The Blueprint of a Septic Perianal Crohn's Disease Care Plan

Patients with septic perianal Crohn’s disease have infected abscesses that are difficult to treat.

Crohn’s disease affects about 700,000 individuals in the United States, with a serious complication called septic perianal Crohn’s disease occurring in 40% of patients.

Since treatment options for this condition lack in efficacy, researchers from Penn State College of Medicine have developed the first published medical and surgical approach care plan for managing this disease. Patients with septic perianal Crohn’s disease have infected abscesses that develop into fistulas, and are notoriously hard to treat.

The condition was typically treated with surgery, until the introduction of the immunosuppressant drug infliximab in 1998. Although earlier studies of infliximab demonstrated a response rate of up to 60%, only 25% of patients continued to experience healing after a year on the medication.

“What was thought to be a silver bullet of sorts for this problem really is not,” said researcher Walter A. Koltun.
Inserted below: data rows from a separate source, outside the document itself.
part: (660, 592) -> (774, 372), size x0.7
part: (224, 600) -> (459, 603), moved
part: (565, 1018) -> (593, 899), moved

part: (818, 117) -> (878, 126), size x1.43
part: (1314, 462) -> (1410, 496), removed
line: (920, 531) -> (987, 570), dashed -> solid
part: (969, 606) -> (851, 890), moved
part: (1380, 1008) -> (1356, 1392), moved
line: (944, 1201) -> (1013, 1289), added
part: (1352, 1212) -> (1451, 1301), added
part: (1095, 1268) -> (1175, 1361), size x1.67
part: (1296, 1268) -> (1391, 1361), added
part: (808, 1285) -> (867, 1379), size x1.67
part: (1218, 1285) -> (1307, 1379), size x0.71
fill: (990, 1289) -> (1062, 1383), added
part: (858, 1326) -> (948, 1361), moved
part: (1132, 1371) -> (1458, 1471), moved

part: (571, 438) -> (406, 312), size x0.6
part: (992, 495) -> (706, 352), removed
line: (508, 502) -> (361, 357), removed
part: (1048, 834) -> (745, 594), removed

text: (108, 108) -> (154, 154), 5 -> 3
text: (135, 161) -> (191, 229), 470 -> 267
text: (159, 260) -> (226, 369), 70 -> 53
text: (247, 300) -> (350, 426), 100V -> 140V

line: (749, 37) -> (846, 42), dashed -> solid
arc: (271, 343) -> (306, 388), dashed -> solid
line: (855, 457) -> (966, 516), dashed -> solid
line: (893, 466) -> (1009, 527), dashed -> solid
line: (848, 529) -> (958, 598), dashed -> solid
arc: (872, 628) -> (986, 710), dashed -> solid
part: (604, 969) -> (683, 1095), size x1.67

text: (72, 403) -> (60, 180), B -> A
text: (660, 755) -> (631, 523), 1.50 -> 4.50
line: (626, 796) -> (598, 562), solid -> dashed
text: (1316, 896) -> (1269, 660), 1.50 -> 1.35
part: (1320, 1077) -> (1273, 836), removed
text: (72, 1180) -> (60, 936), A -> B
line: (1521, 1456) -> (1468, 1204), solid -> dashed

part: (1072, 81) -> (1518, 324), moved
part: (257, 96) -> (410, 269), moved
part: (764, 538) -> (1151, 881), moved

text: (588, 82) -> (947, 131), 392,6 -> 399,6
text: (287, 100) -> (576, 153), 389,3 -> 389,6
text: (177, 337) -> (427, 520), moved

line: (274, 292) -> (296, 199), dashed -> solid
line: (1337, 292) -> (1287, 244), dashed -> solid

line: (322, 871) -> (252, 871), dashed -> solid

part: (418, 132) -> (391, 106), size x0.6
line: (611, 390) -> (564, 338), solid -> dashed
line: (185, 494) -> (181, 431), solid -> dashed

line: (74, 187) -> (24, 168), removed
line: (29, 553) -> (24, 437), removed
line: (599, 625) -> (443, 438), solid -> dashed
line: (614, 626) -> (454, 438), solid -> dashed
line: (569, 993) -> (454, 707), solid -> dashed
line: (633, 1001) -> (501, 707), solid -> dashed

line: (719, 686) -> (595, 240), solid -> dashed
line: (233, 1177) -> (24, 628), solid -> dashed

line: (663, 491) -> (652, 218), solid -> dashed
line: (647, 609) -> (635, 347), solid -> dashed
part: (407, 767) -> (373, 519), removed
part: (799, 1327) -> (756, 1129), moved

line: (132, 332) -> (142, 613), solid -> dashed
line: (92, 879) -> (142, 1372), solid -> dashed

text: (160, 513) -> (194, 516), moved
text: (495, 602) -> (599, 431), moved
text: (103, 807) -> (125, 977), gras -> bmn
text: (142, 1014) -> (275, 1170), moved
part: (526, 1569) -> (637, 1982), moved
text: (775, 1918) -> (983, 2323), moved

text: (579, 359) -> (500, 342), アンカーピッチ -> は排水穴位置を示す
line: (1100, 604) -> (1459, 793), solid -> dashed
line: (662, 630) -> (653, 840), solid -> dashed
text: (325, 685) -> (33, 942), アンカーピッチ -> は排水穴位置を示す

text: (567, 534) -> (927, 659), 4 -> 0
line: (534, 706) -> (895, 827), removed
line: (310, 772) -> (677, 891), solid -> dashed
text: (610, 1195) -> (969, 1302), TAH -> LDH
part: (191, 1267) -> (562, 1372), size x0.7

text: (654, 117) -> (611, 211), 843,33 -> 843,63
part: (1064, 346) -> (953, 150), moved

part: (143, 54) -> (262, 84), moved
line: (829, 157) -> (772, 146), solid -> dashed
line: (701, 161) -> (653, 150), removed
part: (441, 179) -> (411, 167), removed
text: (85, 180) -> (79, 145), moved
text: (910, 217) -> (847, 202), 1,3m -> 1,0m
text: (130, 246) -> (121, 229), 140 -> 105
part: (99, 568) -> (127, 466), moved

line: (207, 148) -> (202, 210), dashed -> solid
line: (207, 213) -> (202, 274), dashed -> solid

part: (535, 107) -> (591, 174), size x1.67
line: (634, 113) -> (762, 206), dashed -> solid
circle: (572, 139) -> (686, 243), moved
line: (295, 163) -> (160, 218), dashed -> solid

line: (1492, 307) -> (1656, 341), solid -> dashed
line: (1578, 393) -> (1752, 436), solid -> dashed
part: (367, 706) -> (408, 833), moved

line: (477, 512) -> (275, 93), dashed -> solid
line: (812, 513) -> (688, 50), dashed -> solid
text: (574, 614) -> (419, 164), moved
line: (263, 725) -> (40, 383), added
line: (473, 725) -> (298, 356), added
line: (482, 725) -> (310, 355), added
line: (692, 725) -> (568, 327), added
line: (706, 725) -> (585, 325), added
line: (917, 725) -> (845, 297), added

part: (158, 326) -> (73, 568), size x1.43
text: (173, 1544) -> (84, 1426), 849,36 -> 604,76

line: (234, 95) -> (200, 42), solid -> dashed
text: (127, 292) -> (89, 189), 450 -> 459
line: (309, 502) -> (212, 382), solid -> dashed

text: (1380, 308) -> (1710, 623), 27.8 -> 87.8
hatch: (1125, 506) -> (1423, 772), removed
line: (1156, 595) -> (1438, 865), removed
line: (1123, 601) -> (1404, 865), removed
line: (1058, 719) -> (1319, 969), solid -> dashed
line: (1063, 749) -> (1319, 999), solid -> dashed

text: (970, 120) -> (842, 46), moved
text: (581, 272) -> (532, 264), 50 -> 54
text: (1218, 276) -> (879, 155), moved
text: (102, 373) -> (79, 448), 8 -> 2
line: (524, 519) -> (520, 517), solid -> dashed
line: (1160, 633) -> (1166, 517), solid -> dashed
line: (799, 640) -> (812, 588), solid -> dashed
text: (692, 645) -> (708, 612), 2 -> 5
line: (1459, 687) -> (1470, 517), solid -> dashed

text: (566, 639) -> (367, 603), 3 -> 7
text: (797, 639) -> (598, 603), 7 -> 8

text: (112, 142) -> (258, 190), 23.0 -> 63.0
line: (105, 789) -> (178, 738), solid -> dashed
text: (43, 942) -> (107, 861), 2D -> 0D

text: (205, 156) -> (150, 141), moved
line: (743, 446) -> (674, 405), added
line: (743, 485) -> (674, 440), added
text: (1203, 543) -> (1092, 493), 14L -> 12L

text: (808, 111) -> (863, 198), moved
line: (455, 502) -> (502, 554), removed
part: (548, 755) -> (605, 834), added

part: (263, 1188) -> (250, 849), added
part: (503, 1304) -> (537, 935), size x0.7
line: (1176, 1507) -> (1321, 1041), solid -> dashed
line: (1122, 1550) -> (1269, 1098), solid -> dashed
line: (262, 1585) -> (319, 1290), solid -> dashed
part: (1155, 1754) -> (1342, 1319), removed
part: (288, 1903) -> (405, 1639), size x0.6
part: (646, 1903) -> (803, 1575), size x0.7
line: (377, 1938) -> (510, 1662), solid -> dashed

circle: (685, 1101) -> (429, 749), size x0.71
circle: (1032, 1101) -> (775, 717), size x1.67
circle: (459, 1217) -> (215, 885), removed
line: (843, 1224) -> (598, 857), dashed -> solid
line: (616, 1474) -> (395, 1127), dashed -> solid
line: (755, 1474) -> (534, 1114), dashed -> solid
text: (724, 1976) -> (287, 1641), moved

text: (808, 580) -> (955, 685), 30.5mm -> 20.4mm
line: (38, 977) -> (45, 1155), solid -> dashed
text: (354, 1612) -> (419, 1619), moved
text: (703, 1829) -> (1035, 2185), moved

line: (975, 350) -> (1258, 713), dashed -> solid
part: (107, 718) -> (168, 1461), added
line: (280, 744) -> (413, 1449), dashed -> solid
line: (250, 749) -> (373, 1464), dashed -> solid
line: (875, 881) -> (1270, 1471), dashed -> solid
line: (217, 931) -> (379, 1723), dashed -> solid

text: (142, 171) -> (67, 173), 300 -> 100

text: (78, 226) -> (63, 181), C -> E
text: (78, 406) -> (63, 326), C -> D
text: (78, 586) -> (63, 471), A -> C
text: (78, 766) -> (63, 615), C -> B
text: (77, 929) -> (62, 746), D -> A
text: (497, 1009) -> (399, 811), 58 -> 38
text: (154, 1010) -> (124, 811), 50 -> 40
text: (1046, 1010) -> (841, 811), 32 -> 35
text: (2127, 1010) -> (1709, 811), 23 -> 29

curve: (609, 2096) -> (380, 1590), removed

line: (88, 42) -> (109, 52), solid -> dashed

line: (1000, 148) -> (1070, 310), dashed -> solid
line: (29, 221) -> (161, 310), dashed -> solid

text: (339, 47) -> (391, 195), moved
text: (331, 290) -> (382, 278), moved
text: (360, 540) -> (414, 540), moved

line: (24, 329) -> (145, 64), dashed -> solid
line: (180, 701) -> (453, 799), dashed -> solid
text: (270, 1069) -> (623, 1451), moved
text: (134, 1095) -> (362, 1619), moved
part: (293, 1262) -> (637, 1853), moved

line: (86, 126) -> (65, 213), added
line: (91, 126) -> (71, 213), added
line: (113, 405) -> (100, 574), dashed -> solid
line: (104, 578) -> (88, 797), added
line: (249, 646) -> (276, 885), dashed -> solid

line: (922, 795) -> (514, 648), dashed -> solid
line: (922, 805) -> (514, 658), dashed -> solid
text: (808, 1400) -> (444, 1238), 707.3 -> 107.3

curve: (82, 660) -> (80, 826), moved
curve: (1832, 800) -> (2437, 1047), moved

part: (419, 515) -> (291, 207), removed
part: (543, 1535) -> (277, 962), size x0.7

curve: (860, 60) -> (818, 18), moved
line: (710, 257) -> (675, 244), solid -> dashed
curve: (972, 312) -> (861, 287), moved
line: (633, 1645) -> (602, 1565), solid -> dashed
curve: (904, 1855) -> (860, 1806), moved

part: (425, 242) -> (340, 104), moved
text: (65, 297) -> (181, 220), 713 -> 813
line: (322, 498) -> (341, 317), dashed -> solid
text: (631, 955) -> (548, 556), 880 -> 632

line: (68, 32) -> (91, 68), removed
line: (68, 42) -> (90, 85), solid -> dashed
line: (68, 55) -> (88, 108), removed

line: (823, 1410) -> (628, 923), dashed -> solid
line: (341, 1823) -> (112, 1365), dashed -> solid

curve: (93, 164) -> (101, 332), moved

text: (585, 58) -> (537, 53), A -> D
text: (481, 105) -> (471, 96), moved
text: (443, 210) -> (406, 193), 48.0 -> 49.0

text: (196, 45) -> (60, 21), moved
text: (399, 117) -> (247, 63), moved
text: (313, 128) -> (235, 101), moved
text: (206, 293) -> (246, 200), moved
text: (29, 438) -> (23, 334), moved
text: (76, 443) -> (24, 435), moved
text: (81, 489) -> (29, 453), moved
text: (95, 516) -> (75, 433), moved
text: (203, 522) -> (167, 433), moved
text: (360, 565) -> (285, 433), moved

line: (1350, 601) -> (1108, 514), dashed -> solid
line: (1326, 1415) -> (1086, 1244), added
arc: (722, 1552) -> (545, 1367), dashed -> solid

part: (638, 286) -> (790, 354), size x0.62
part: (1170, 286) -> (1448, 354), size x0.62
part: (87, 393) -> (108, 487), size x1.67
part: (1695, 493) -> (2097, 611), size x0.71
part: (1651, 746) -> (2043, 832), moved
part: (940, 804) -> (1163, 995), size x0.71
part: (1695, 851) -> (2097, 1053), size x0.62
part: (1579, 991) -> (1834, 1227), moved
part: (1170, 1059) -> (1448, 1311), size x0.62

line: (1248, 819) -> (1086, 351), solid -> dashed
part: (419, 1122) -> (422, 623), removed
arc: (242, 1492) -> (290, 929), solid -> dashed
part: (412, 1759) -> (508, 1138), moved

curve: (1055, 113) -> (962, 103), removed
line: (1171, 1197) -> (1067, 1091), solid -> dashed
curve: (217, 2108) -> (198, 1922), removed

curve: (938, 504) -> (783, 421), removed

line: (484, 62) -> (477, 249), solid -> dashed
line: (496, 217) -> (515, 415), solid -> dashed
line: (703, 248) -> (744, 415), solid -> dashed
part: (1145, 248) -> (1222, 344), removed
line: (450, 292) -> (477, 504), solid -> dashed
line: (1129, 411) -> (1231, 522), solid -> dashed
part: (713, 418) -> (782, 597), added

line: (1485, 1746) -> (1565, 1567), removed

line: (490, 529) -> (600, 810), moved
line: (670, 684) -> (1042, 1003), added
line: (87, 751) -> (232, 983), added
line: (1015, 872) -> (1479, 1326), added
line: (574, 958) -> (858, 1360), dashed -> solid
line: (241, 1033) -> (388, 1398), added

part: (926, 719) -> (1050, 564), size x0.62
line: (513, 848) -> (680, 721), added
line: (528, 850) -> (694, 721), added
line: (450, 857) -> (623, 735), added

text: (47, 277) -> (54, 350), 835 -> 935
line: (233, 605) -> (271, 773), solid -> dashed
Despite these numbers, a majority of patients will continue to take this expensive medication, because they themselves and their physicians fear the condition will worsen if the medication is stopped, according to a press release. After more than a decade of investigating a better treatment plan based on patient care outcomes and using medicine coordinated with surgery, researchers finally published their results in the Journal of the American College of Surgeons.

“What we did with this study is look at a combined medical and surgical protocol for managing this problem, recognizing that there’s a role for the medicines, and there’s a role for the surgery,” Koltun said. “Although this is acknowledged by most surgeons and gastroenterologists, no one had written down a protocol to follow that is predictable in its outcome.”

Researchers analyzed 135 cases of septic perianal Crohn’s disease treated at the hospital using this protocol, and found a 60% rate of healing that lasted at least 6 months, using a combined medical and surgical approach. For the remaining 40% of patients, half did not heal and needed a permanent ostomy bag, and the other half saw some improvements, but did not heal completely.

Additionally, researchers analyzed single nucleotide polymorphisms (SNPs) to see if any predicted healing. Certain SNPs did emerge, which have been suggested in other studies to play a role in septic perianal Crohn’s disease, however the results were not statistically significant.

“We’re gaining some sense of confidence that there are a certain number of genes that, if adversely affected, predispose patients toward having this problem and possibly not healing well,” Koltun said.

Koltun noted multi-center studies that include a greater number of patients and have greater statistical power are needed to gain further information on genetic factors in this disease. Furthermore, he hopes that this care plan will help patients receive treatment in a more consistent manner.

“… In a way that then allows the physician and the patient some confidence in regard to the outcome,” Koltun said.

Also, the protocol will provide physicians and patients with clearer guidance on when it makes sense to stop the drug and opt for surgery instead.

“Our protocol provides a paradigm for when you perhaps should stop the drug and when to consider surgery with or without medication,” Koltun said.